As Wilkins and his team observed this black hole, they noticed that the corona seemed to be “flashing”. These flashes, caused by X-ray pulses bouncing off a massive gas disk, came from behind the shadow of a black hole – a spot usually hidden from view. But because a black hole bends the space around it, X-ray reflections are also bent around it, which means we can spot them.

The signals were found using two different space telescopes optimized to detect X-rays in space: NuSTAR, operated by NASA, and XMM-Newton, operated by the European Space Agency.

The biggest implication of the new discoveries is that they confirm what Albert Einstein predicted in 1963 as part of his theory of general relativity – the way light should bend around huge objects like supermassive black holes.

“It’s the first time we’ve really seen a direct signature of the way light bends right behind a black hole in our field of vision,” because the way a black hole distorts the space around it, ”says Wilkins.
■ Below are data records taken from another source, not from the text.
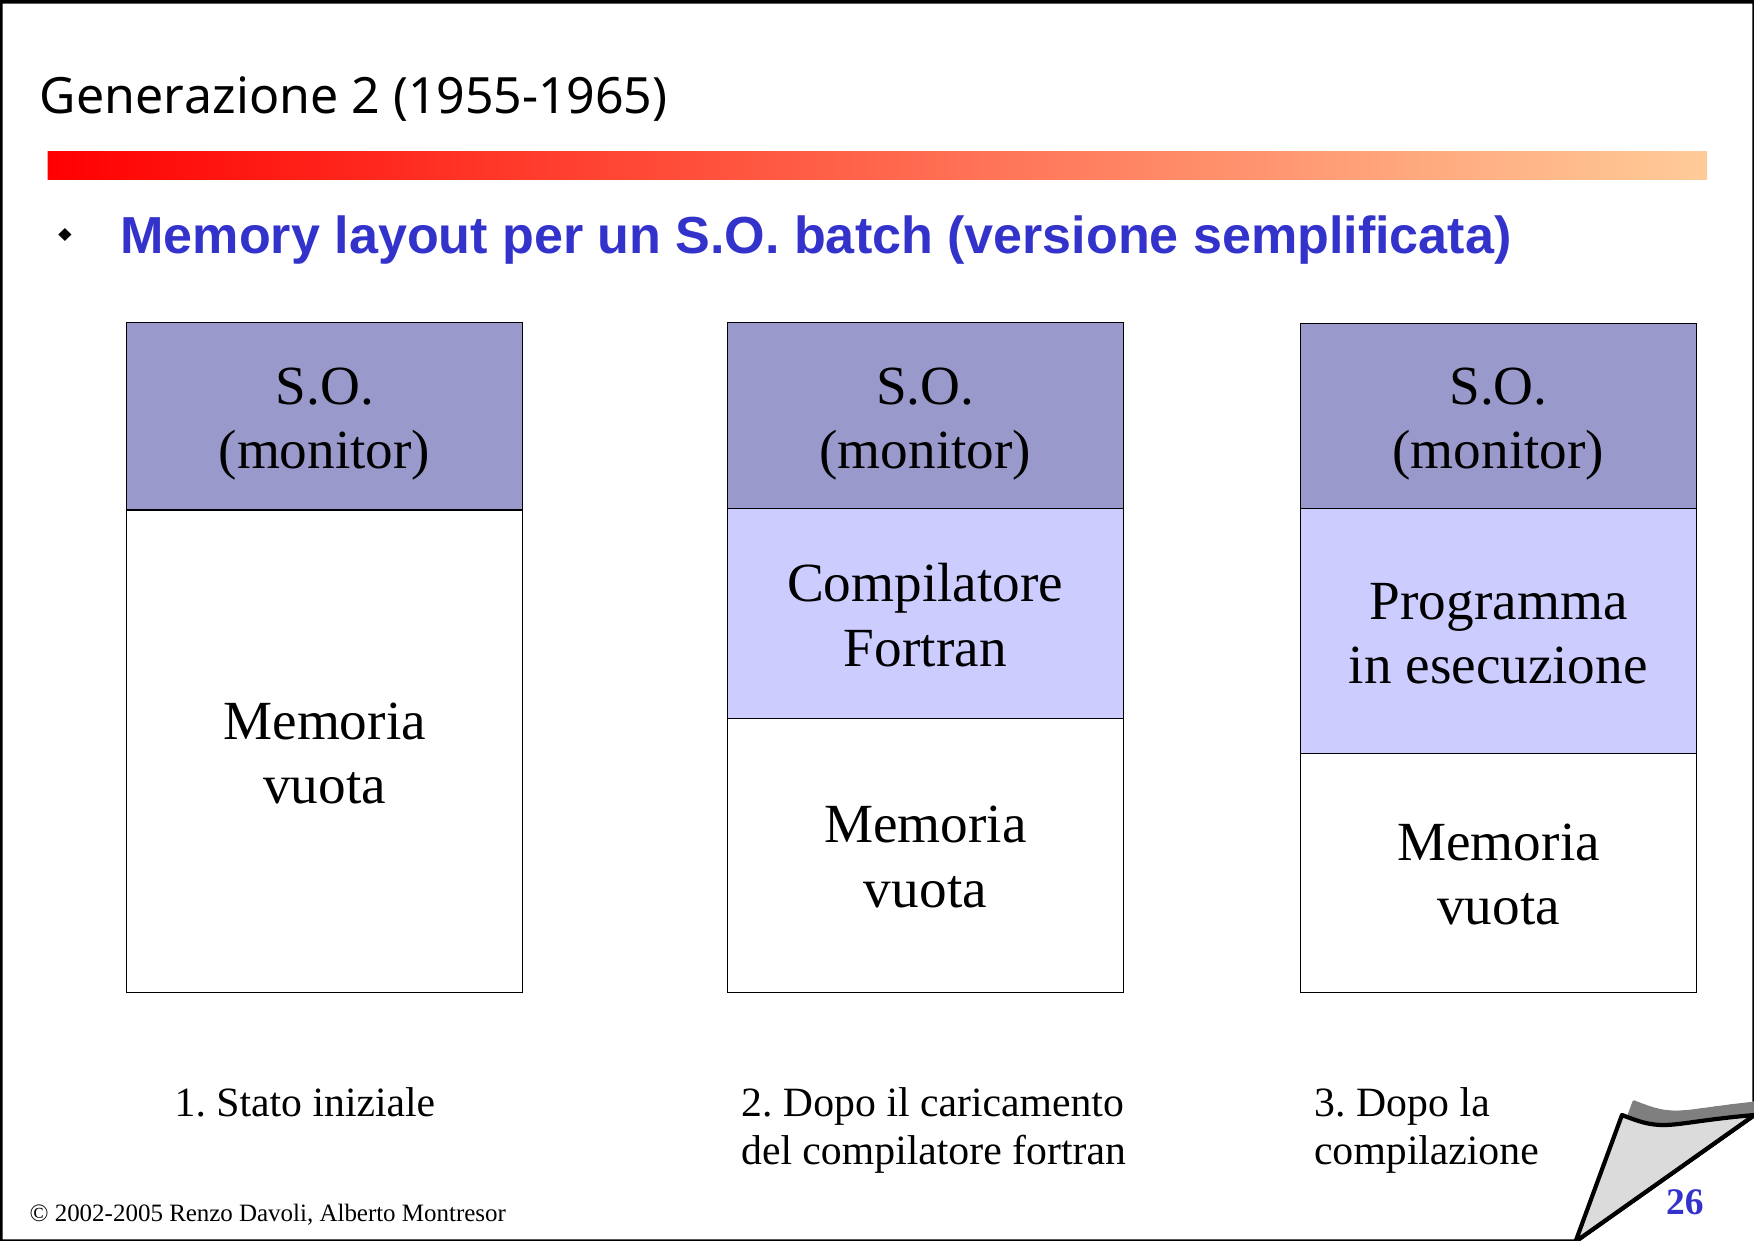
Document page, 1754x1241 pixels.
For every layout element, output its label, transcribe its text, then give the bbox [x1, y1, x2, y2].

list Memory layout per un S.O. batch (versione semplificata) [58, 206, 1696, 815]
text_box S.O. (monitor) [1300, 323, 1697, 508]
text_box S.O. (monitor) [727, 322, 1124, 508]
text_box Memoria vuota [126, 510, 523, 993]
text_box 2. Dopo il caricamento del compilatore fortran [740, 1076, 1192, 1183]
text_box 1. Stato iniziale [174, 1076, 480, 1129]
text_box Programma in esecuzione [1300, 508, 1697, 754]
text_box Memoria vuota [1300, 754, 1697, 993]
title Generazione 2 (1955-1965) [40, 49, 1713, 144]
text_box S.O. (monitor) [126, 322, 523, 510]
text_box 3. Dopo la compilazione [1314, 1076, 1590, 1183]
text_box Compilatore Fortran [727, 508, 1124, 719]
text_box Memoria vuota [727, 719, 1124, 993]
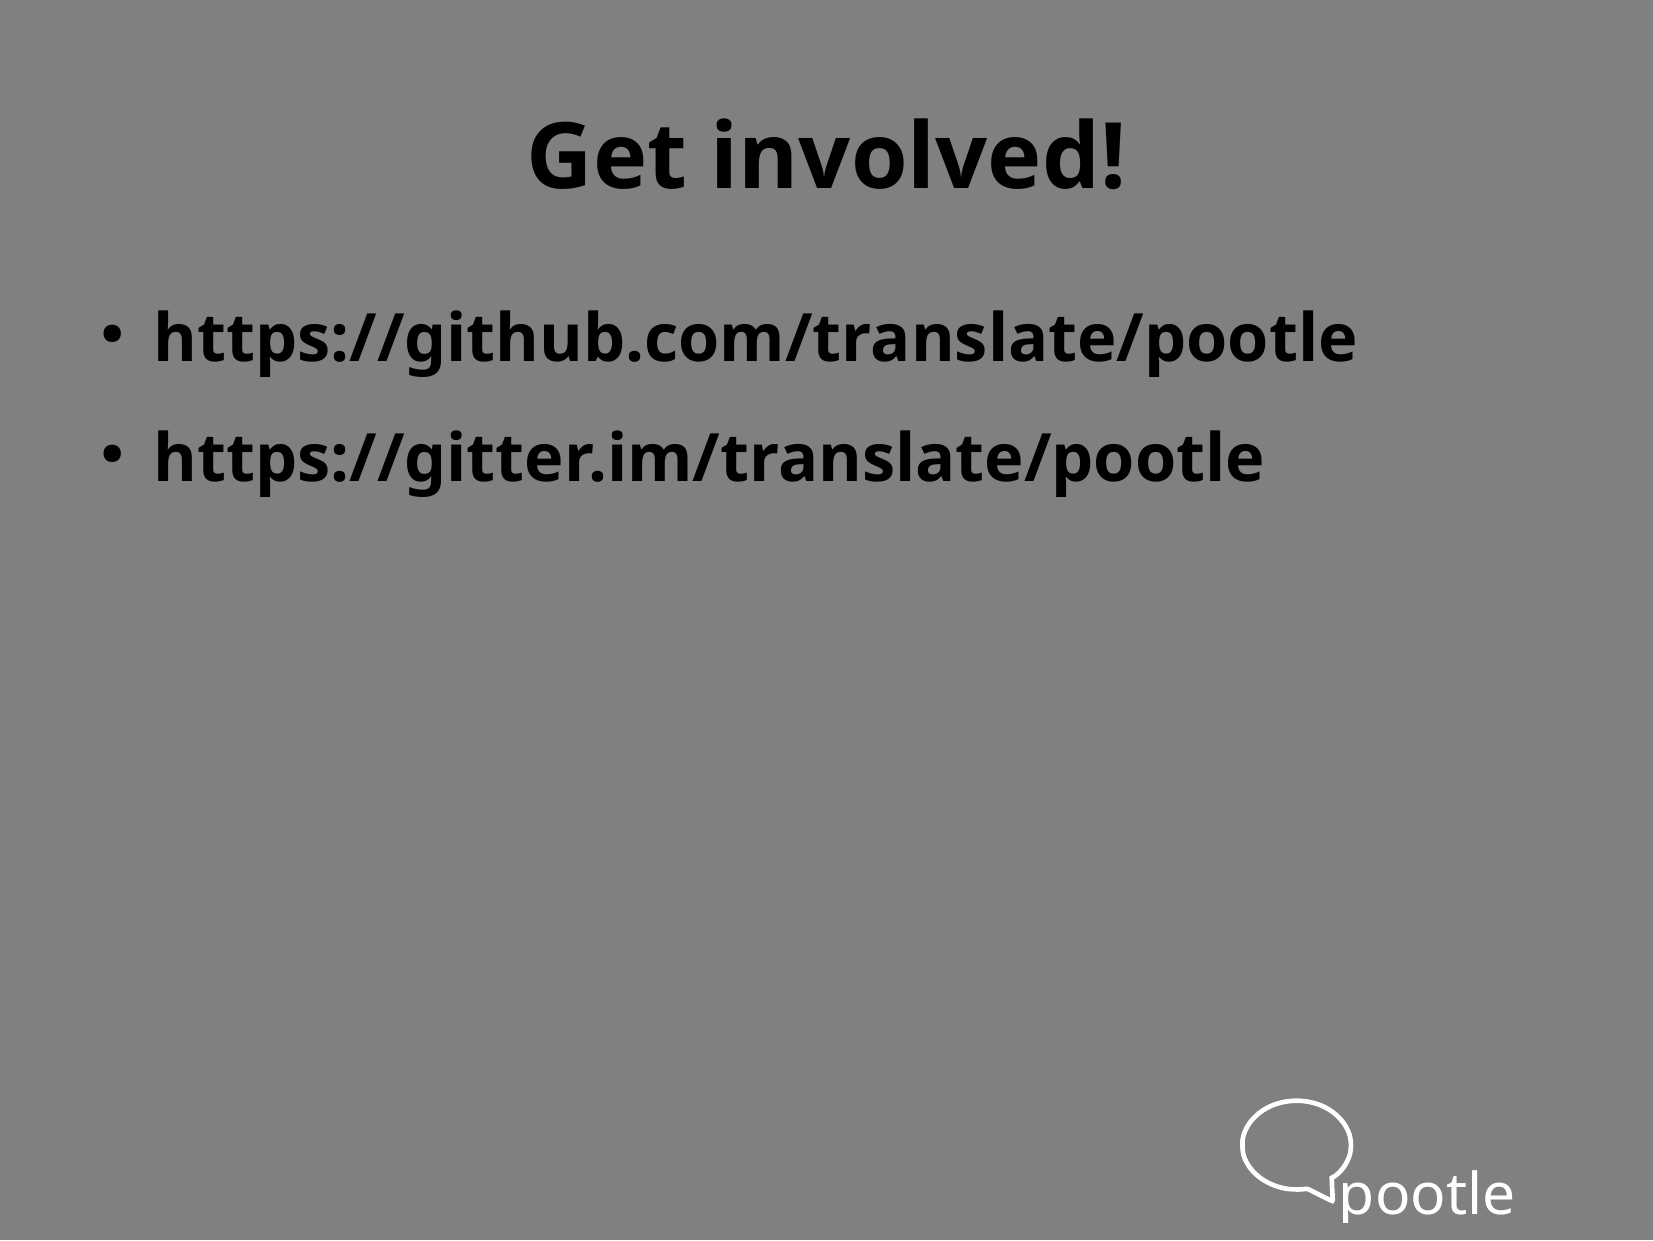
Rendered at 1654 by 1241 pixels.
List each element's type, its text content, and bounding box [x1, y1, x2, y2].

list https://github.com/translate/pootle https://gitter.im/translate/pootle [82, 290, 1571, 1010]
title Get involved! [82, 49, 1571, 257]
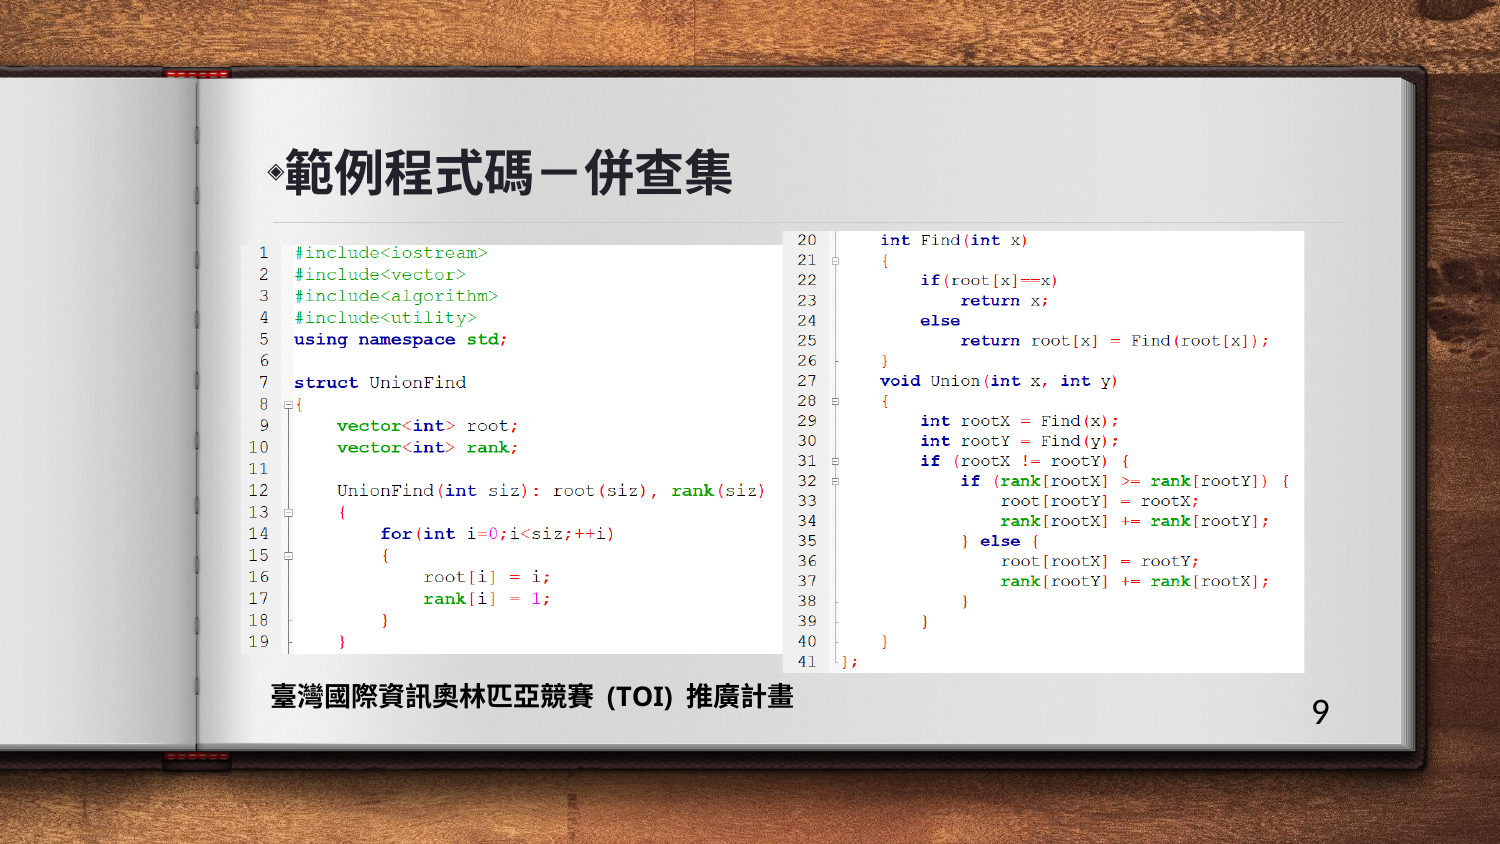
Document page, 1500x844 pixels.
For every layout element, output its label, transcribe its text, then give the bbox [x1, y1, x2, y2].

list 範例程式碼－併查集 [252, 126, 1194, 226]
chart [241, 231, 1305, 673]
text_box [1295, 672, 1386, 737]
“While this observation does not change our overall picture of black hole accumulation, it is a nice confirmation that general relativity is important in these systems,” says Erin Kara, an astrophysicist at MIT who was not included in the study.

Despite the name, the supermassive black holes are so far away that they really look like individual points of light, even with the most modern instruments. It will not be possible to capture all of them the way scientists used the Event Horizon telescope to capture them shadow of supermassive black hole u galaxy M87.

So, although early, Wilkins and his team hope that discovering and studying more of these echoes from the bend could help us create partial or even full images of distant supermassive black holes. In turn, this could help them uncover some great mysteries about how supermassive black holes grow, sustain entire galaxies, and create environments in which the laws of physics are brought to extremes.